Today’s post comes from guest author Jon Rehm, from Rehm, Bennett & Moore.

Employers and their attorneys are widely hailing President Trump’s nomination of 10th Circuit Court of Appeals Judge Neil Gorsuch to the U.S. Supreme Court. Part of the reason that management-side lawyers are praising Gorsuch is his position on Chevron deference. Gorsuch’s views on Chevron could affect how workplace laws are interpreted and how they apply to workers.

Chevron deference is a legal rule that a court will give the benefit of the doubt about the interpretation of the law to how the executive agency charged with enforcing that law understands the law. Gorsuch has criticized Chevron on separation of powers basis, stating that Chevron deference gives too much power to the executive branch at the expense of the legislative and judiciary branches. Recently, government agencies have been interpreting employment laws in a way that is more favorable toward employees. Recent rules issued by the Equal Employment Opportunity Commission regarding the Americans with Disabilities Act are a prime example.

Many workers who get hurt on the job are told that they must come back to work with no restrictions. Chevron deference could be a powerful legal tool for workers faced with such policies. The new EEOC regulations on the ADA outlaw 100-percent-healed policies or policies that require plaintiffs to return to work without restrictions. In the EEOC guidance on the issue, the EEOC cites Kaufman v. Peterson Health Care VII, LLC 769 F. 3d 958 (7th Cir. 2014) as an example of policies that they believe to be unlawful under ADAAA. This case represents a subtle but real shift from current 8th Circuit law as stated in Fjellestad v. Pizza Hut of America, 188 F. 3d 949, 951-952 (8th Cir. 1999) where the 8th Circuit joined other federal circuits that held that failure to engage in an interactive process in accommodating a disability was not per se discrimination, and that there was no duty to engage in the interactive process. The EEOC’s interpretations of the new regulations still require that a plaintiff be able to perform the essential functions of the job with or without reasonable accommodation.

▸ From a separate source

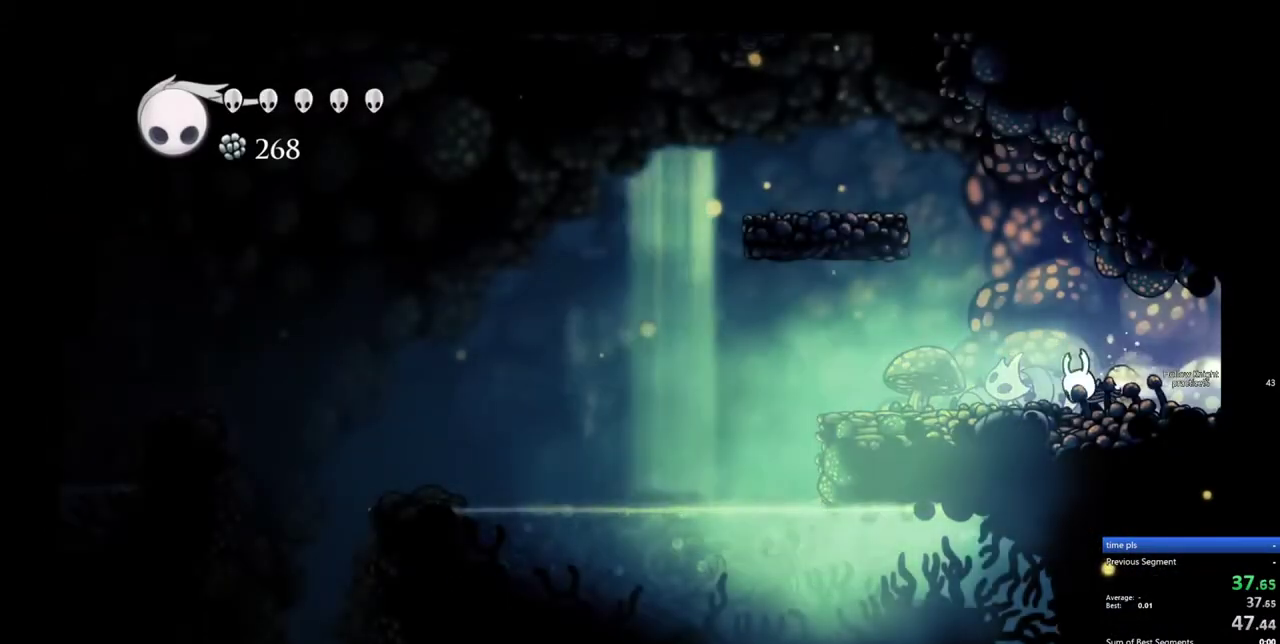
{"keys": ["jump", "left"], "events": [[17, "dash", "down"], [150, "dash", "up"], [383, "jump", "down"]]}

But as indicated by Kaufman, courts may be less likely to dismiss cases before trial, or in legal terminology, to grant summary judgment, on the issue of whether a plaintiff could perform the essential functions of the job with or without accommodation if the defendant does not engage in an interactive process or summarily decides that an employee should not be allowed to return without restrictions.

The fact that there is a split between regional appellate courts, a so-called circuit split, over “100 percent healed” policies increases the chances that the U.S. Supreme Court will decide whether 100-percent-healed policies violate the ADA. Another issue where there is a circuit split that the U.S. Supreme Court will decide is the legality of mandatory arbitration clauses in employment agreements.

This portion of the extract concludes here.